▶ The input:
Segment Open

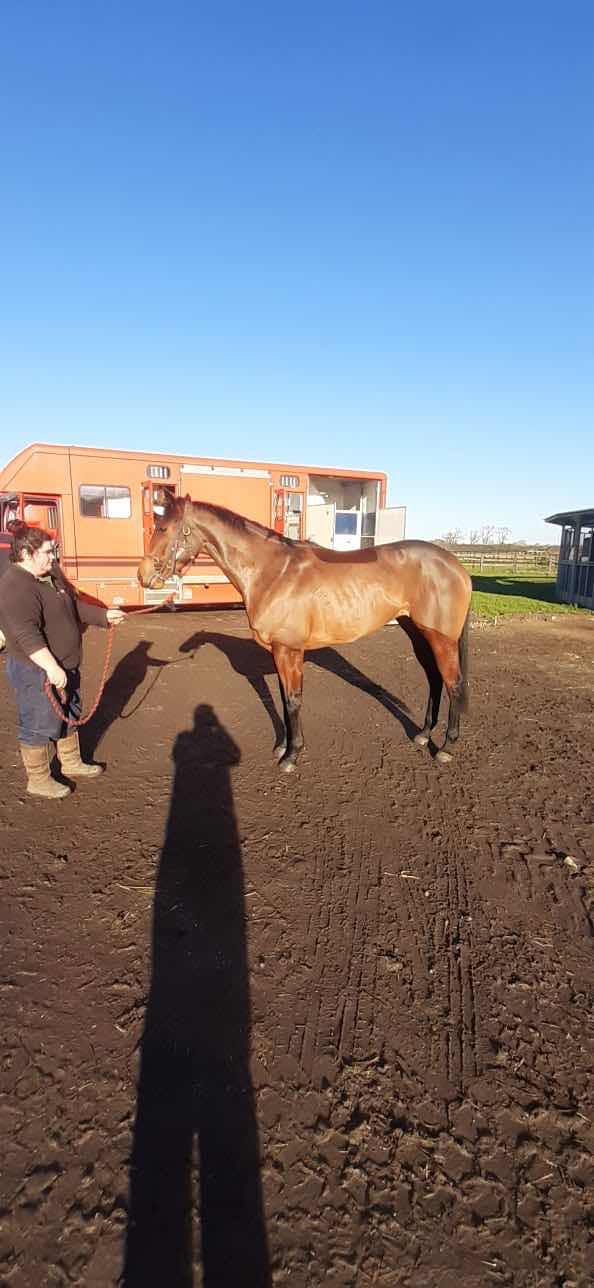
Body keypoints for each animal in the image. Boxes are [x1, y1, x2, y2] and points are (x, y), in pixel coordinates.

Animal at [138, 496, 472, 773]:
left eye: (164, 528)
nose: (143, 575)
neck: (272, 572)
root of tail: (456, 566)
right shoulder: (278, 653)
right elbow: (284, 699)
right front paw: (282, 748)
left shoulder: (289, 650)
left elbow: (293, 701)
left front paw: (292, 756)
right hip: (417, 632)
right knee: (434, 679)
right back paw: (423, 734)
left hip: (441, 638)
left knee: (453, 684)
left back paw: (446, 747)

Segment Closed
Segment Open

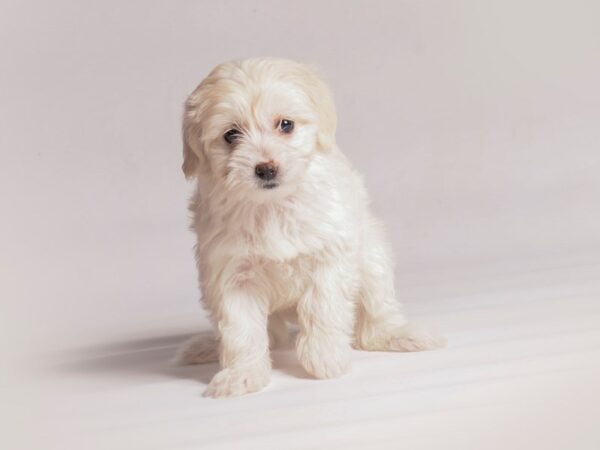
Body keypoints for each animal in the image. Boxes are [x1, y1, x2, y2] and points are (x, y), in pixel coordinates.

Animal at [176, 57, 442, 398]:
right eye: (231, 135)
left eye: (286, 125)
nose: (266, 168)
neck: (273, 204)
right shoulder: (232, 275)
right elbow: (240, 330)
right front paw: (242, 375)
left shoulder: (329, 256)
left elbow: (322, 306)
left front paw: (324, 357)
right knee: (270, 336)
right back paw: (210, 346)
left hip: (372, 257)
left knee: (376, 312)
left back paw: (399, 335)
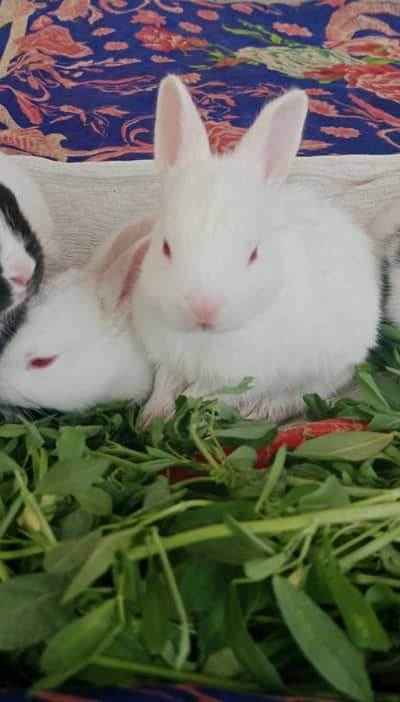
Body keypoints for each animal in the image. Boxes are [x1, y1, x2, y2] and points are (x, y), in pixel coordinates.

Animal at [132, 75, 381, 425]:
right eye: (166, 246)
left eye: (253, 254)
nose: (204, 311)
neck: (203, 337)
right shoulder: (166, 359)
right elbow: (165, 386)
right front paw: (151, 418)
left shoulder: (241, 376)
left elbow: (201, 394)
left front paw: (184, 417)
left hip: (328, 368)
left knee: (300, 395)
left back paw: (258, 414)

Segment Closed

▶ Required work:
Taking the line with "left shoulder: (289, 650)" as the first and the line with "left back paw: (446, 747)" as the last, retype that stretch of the data above exactly, with no other lines.

▶ Written response:
left shoulder: (289, 650)
left elbow: (293, 701)
left front paw: (292, 756)
right hip: (417, 632)
right knee: (434, 679)
right back paw: (423, 734)
left hip: (441, 638)
left knee: (453, 684)
left back paw: (446, 747)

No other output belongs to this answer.